Les jeux finlandais sont suffisamment rares pour qu’on en parle. Et si en plus ils ont l’air originaux, il y a de quoi éveiller la curiosité. La mienne en tout cas. Instant Kingdom est un jeune studio, PME familiale composée de Ville et Anne Mönkkönen, aidés ponctuellement par des indépendants talentueux comme Gareth Meek (musique) et Johanna Sunstrom (character design). Driftmoon est leur premier “gros” jeu, développé depuis 2009, après cinq jeux, notamment Notrium, un jeu de survie, en vue de dessus, très estimé par les joueurs et riche en mods. Driftmoon est quant à lui un RPG-aventure situé dans un monde original, à mi-chemin du merveilleux et du steam punk avec des touches d’heroic fantasy. Le cocktail aventure/RPG fonctionne-t-il ici ? 

Il était une fois…

D’abord, vous choisissez un nom masculin et le niveau de difficulté, ayant une influence sur les combats avec des ennemis plus ou moins résistants et dont la santé se recharge ou non, ainsi que le nombre de points d’expérience lors de votre première montée en niveau. C’est tout ce que vous aurez à choisir. Bien. Tout commence par la lecture d’un mot de votre père qui mentionne une gemme et une expérience qui a mal tourné, puis c’est votre mère qui, énergiquement, vous pousse dans le puit du village pour vous sauver la vie sans que vous compreniez quoi que ce soit. A votre réveil, vous découvrez un passage secret et commence alors votre aventure. Sans entrer dans les détails et déflorer le scénario rempli de surprises, je vous dirais simplement que les habitants du village ont tous été pétrifiés, au sens propre. Vous allez donc enquêter pour comprendre et régler le problème.
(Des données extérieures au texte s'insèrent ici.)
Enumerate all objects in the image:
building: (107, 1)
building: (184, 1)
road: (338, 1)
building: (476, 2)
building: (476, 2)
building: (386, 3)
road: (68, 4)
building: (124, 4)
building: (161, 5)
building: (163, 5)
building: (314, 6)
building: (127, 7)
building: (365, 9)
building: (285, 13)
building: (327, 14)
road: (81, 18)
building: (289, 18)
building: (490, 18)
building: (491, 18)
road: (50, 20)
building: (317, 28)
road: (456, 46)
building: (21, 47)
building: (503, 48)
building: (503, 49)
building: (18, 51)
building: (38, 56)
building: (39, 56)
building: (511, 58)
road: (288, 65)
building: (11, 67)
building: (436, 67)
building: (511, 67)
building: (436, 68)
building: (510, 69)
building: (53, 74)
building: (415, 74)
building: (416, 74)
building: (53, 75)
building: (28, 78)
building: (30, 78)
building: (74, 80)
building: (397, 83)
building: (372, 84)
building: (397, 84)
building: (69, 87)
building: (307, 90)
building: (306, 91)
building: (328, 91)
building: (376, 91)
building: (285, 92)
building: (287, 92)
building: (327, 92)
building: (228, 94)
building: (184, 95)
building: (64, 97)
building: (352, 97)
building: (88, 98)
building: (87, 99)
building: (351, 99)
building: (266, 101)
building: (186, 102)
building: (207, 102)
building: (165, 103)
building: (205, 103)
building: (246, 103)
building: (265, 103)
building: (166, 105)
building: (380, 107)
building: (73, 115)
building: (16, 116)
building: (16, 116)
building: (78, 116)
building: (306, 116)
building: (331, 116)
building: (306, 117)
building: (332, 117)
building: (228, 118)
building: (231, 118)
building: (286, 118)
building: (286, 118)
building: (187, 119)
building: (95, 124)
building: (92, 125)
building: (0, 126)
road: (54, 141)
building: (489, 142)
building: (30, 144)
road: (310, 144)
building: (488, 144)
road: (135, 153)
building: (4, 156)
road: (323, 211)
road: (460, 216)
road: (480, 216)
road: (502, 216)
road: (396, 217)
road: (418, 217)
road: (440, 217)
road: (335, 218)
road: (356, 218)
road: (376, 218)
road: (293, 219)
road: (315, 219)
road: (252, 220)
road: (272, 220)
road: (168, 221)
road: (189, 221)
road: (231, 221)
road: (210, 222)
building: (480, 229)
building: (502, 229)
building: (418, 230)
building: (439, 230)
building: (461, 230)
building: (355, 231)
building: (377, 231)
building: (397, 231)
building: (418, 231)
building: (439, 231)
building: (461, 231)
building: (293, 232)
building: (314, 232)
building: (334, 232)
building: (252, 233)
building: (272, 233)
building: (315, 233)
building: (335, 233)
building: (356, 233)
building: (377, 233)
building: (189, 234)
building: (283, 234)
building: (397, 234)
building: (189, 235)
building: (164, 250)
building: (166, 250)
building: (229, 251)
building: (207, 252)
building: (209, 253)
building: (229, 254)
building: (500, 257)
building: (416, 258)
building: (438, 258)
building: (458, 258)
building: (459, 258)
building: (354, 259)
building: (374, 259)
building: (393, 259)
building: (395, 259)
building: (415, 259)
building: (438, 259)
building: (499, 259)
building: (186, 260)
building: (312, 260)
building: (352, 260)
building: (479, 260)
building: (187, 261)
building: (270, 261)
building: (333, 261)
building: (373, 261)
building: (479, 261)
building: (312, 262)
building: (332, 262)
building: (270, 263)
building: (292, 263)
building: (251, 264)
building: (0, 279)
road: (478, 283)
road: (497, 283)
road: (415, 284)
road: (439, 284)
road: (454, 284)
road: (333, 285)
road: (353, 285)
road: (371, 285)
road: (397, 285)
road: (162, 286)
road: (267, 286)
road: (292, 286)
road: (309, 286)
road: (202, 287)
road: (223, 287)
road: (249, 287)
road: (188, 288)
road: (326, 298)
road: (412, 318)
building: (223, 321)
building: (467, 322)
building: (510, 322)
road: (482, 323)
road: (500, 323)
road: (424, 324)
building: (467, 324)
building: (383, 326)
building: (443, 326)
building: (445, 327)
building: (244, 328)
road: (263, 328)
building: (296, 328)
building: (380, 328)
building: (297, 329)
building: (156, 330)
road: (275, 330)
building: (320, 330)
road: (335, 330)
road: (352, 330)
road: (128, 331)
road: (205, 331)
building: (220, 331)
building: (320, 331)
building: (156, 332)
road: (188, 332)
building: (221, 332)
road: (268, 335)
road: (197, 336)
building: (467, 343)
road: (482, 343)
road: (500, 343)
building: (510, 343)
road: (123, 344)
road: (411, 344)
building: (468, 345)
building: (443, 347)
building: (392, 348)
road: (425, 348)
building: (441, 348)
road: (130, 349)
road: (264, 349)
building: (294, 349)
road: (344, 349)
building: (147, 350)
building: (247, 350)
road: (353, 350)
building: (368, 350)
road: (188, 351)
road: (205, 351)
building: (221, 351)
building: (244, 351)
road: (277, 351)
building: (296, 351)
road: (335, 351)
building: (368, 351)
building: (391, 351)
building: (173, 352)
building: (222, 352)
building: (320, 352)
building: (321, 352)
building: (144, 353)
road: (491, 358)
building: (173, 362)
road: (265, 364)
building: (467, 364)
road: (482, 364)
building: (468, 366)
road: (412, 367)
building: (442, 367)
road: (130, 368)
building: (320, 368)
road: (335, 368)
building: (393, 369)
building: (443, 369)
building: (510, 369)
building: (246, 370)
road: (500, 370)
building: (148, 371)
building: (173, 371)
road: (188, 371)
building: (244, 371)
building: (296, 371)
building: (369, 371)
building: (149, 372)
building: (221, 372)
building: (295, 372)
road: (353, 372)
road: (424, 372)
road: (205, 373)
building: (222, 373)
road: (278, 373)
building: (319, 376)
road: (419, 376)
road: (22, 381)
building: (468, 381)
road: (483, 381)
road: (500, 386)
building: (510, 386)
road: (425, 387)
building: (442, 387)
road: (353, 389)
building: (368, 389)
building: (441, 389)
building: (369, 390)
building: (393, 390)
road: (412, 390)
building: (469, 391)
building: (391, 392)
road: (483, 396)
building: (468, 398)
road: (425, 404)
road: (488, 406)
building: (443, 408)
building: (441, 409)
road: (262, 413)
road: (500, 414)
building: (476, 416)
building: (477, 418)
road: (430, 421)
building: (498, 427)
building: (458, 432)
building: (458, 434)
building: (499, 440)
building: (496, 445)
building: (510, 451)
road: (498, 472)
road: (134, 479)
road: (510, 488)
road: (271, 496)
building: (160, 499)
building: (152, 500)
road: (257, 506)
En chemin, vous pourrez être aidé par des PNJ humains ou animaux doués de la parole, notamment Fizz, une sorte de luciole très courageuse et très utile, vous vous en doutez. Ne refusez pas leur aide, elle pourra s’avérer précieuse ! Chacun a sa compétence et sa personnalité. Les phases de dialogues, forts spirituels d’ailleurs, sont nombreuses et très riches, avec des choix multiples, certains ayant une influence sur le déroulement du jeu, et vos compagnons d’aventure n’hésitent pas à donner leur avis. On notera aussi des clins d’oeil discrets réservés par exemple aux amis Canadiens ou aux fans de Hergé…

Ce jeu est comme un conte de fées, sans viser nécessairement un public d’enfants. En fait, il est pour tout le monde. Pas de grande violence, pas de scène choquante. L’action demande des réflexes et de la réflexion, mais le jeu est toujours amusant, divertissant et se joue en mode détente. Vous alternerez exploration, combat et petites énigmes, de type puzzle le plus souvent, pas trop difficiles. Il faudra garder l’oeil bien ouvert pour ne pas laisser passer tel ou tel objet, mais rien n’est sans solution et dans le pire des cas, le forum officiel fournit toutes les réponses aux éventuels désespérés.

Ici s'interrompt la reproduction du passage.